Когда тетушка Гобен зажгла свечи и затворила ставни, графиня обратила ко мне непроницаемое лицо; неукротимая гордость и суровость нелюдимки уже вновь обрели над ней власть; она сказала:
— Знаете, за что я так люблю лорда Байрона?.. Он страдал молча, как страдают звери. К чему жалобы, если только это не элегия Манфреда, не горькая насмешка Дон-Жуана, не задумчивость Чайльд-Гарольда? Обо мне никто ничего не узнает!.. Мое сердце — поэма, я посвящу ее одному богу!
— Если бы я только захотел… — сказал я.
— Если бы? — повторила она. — Меня ничто не интересует, — ответил я, — я не любопытен, но стоит мне захотеть, и я завтра же узнаю все ваши тайны.
— Попытайтесь, я разрешаю! — воскликнула она с плохо скрытой тревогой.
— Вы говорите серьезно?
— Разумеется, — сказала она, кивнув головой. — Я должна знать, возможно ли такое преступление.
— Прежде всего, сударыня, — отвечал я, указывая на ее руки, — разве эти изящные пальцы, непохожие на пальцы модистки, созданы для работы? Затем, вы называете себя госпожой Гобен, а между тем на днях, получив при мне письмо, вы сказали: «Мари, это тебе!» Мари и есть настоящая госпожа Гобен. Значит, вы скрываетесь под именем вашей домоправительницы. Сударыня! Меня вам нечего опасаться, я самый преданный друг, какого вы когда-либо встретите… Именно друг, понимаете? Я придаю этому слову его священный и трогательный смысл, столь опошленный во Франции, где словом «друг» мы часто называем врагов; этот искренний друг готов защитить вас и желает вам всяческого счастья, какого только достойна женщина, подобная вам. Как знать, не поступил ли я сознательно, невольно причинив вам боль.

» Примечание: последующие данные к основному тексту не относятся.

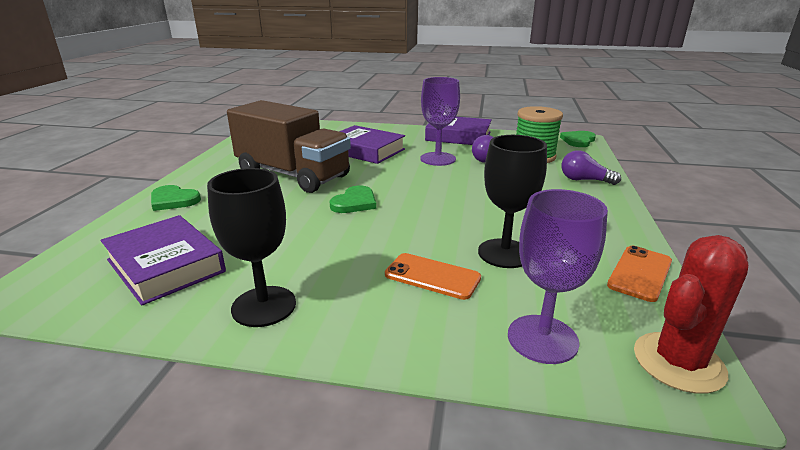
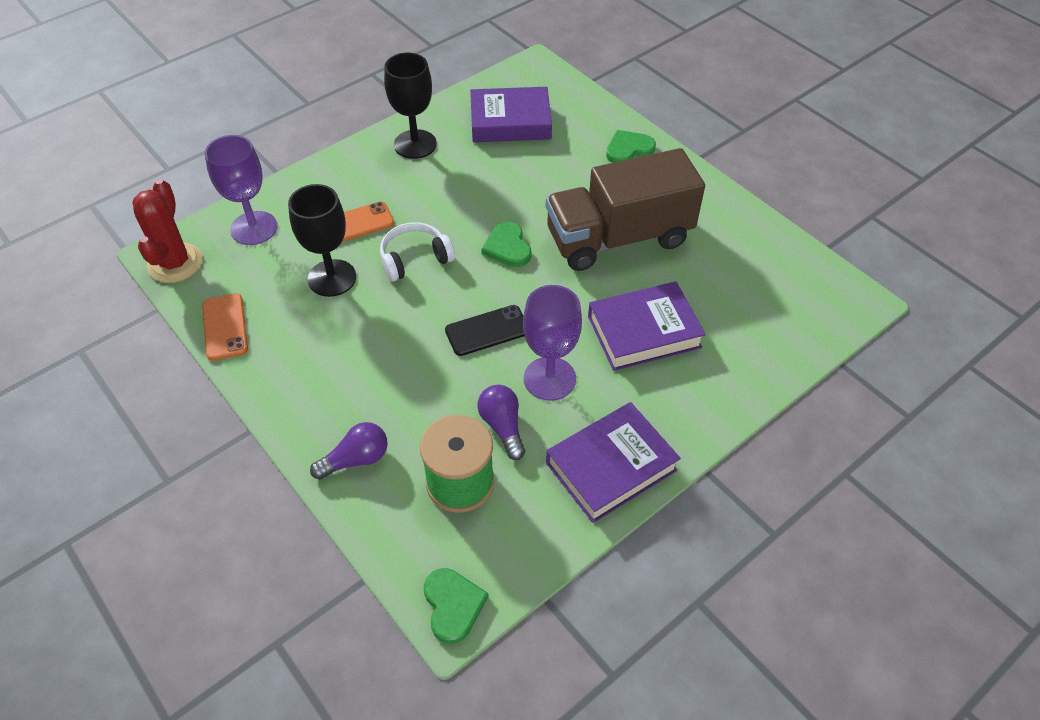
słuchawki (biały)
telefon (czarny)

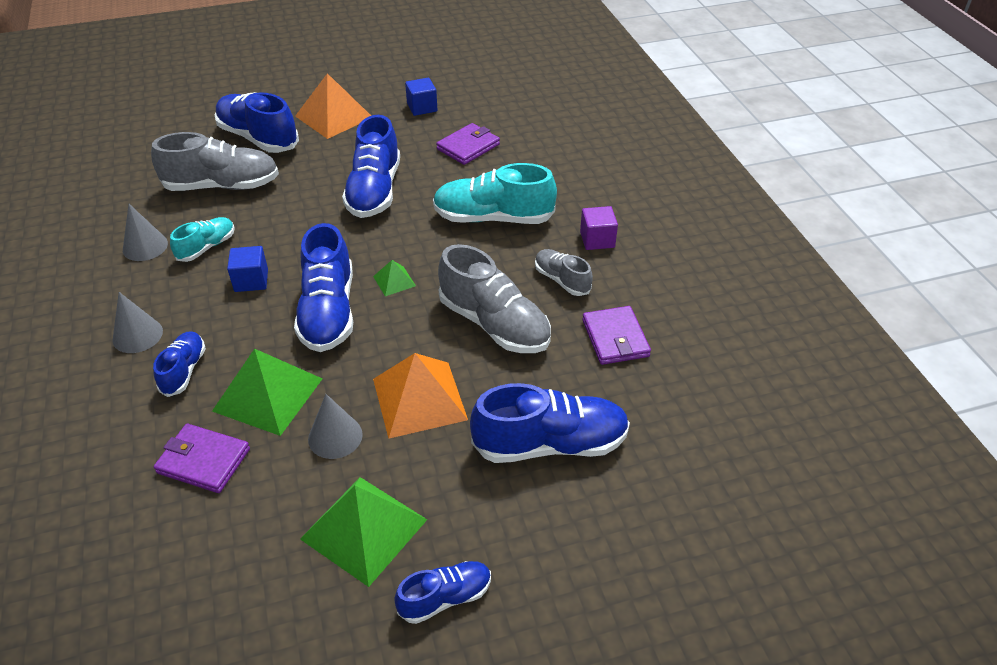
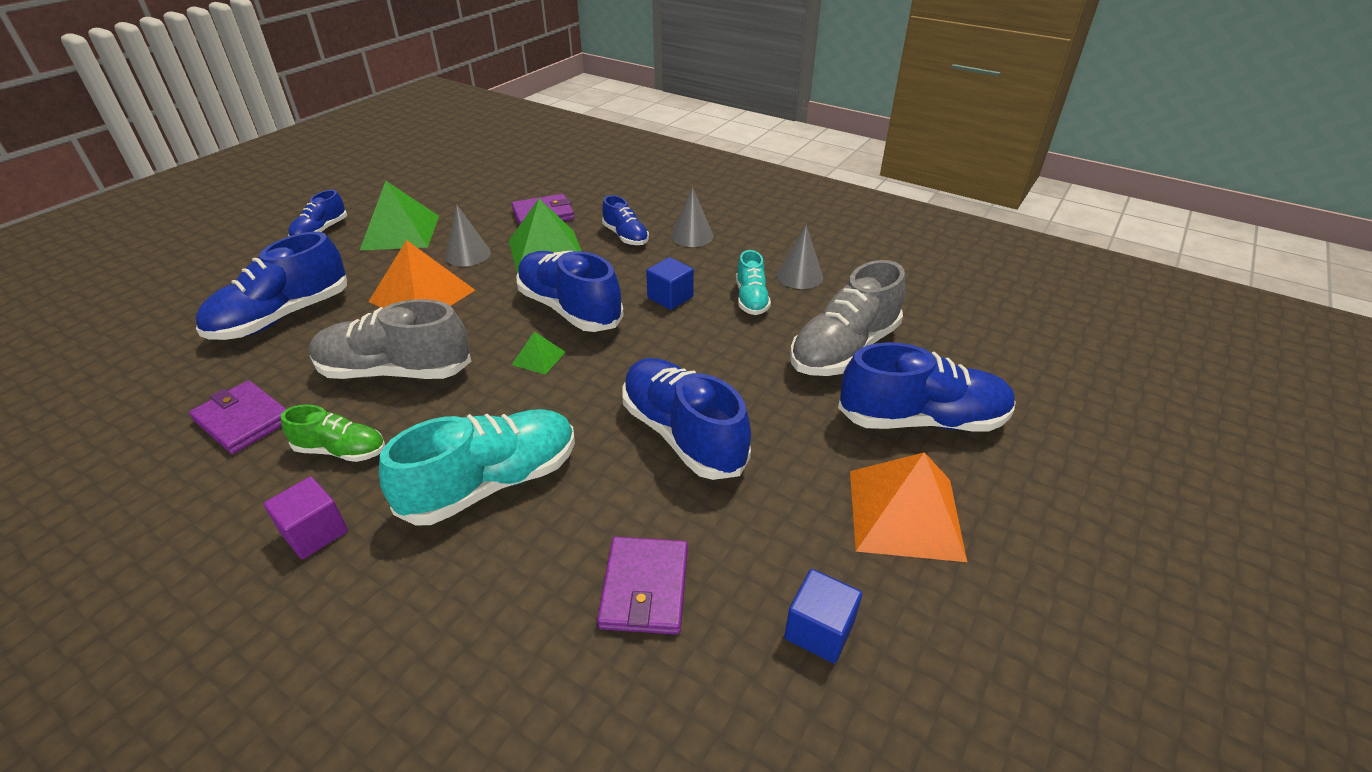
but (zielony)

— Хорошо, — сказала она, и в голосе ее звучал вызов. — Дайте волю своему любопытству и сообщите мне все, что вам удастся разузнать про меня. Я требую этого. Но… — добавила она, погрозив пальцем, — вы скажете мне также, откуда вы получите эти сведения. То скромное счастье, которым я наслаждаюсь здесь, зависит от успеха ваших попыток.

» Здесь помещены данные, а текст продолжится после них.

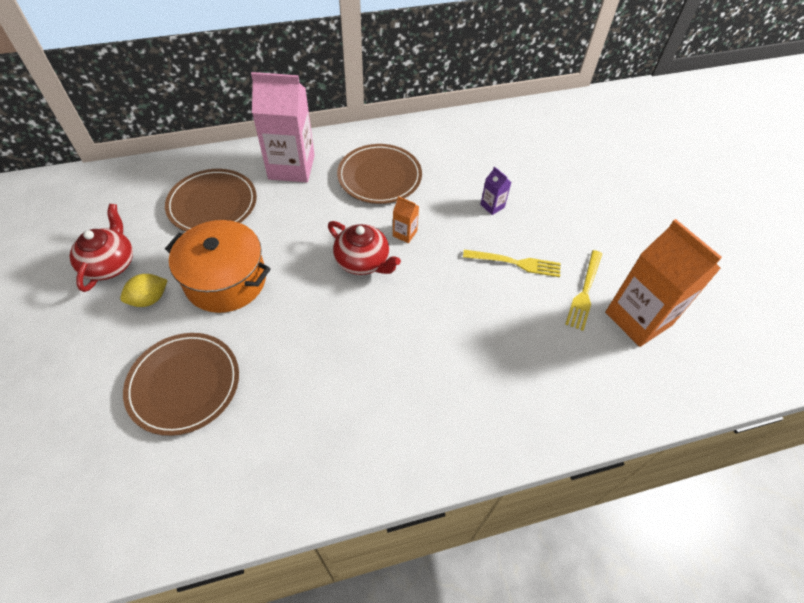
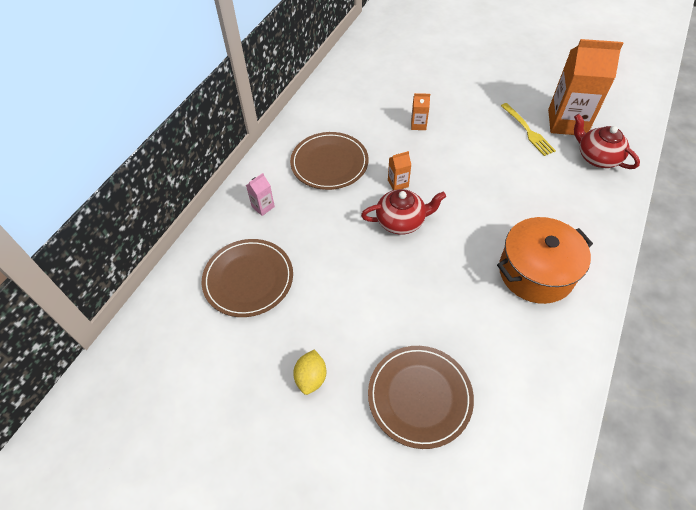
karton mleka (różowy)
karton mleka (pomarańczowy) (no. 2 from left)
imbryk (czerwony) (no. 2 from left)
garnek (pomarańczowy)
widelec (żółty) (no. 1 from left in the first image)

— Вы хотите сказать, что тотчас убежите отсюда…
— Немедленно! — воскликнула она. — И на край света!..
— Но вы везде окажетесь беззащитной против грубых страстей, — возразил я, перебивая ее. — Разве красоте и таланту не свойственно блистать, привлекать взоры, возбуждать вожделения и ярость? Париж — это пустыня, только без бедуинов; Париж — единственное место в мире, где можно скрыться, когда приходится жить своим трудом. Чего вы опасаетесь? Кто я такой? Просто ваш новый слуга, я дядя Гобен, вот и все. Если вам предстоит поединок, вам может пригодиться секундант.
— Все равно, узнайте, кто я такая. Я уже сказала: я требую, а теперь я прошу вас об этом, — продолжала она с тем неотразимым очарованием, каким вы, женщины, так хорошо умеете пользоваться, — добавил консул, кинув взгляд в сторону дам.
— Ну, так завтра в этот же час я скажу вам все, что мне удастся открыть, — отвечал я. — А вы меня не возненавидите? Неужели вы поступите, как другие женщины?
— А как поступают другие женщины?
— Они требуют от нас непосильных жертв, а когда мы все исполним, они начинают упрекать нас, как будто мы нанесли им оскорбление.
— Женщины правы, если их просьба показалась вам непосильной жертвой… — возразила она лукаво.
— Замените слово «жертва» словом «усилие», я тогда…
— Тогда это будет дерзость, — докончила она.
— Извините меня, — сказал я, — я и забыл, что женщина и папа непогрешимы.
— Боже мой! — молвила она после долгого молчания. — Неужели одно лишь слово может нарушить покой, купленный такой дорогой ценою, покой, которым я наслаждаюсь украдкой, как вор?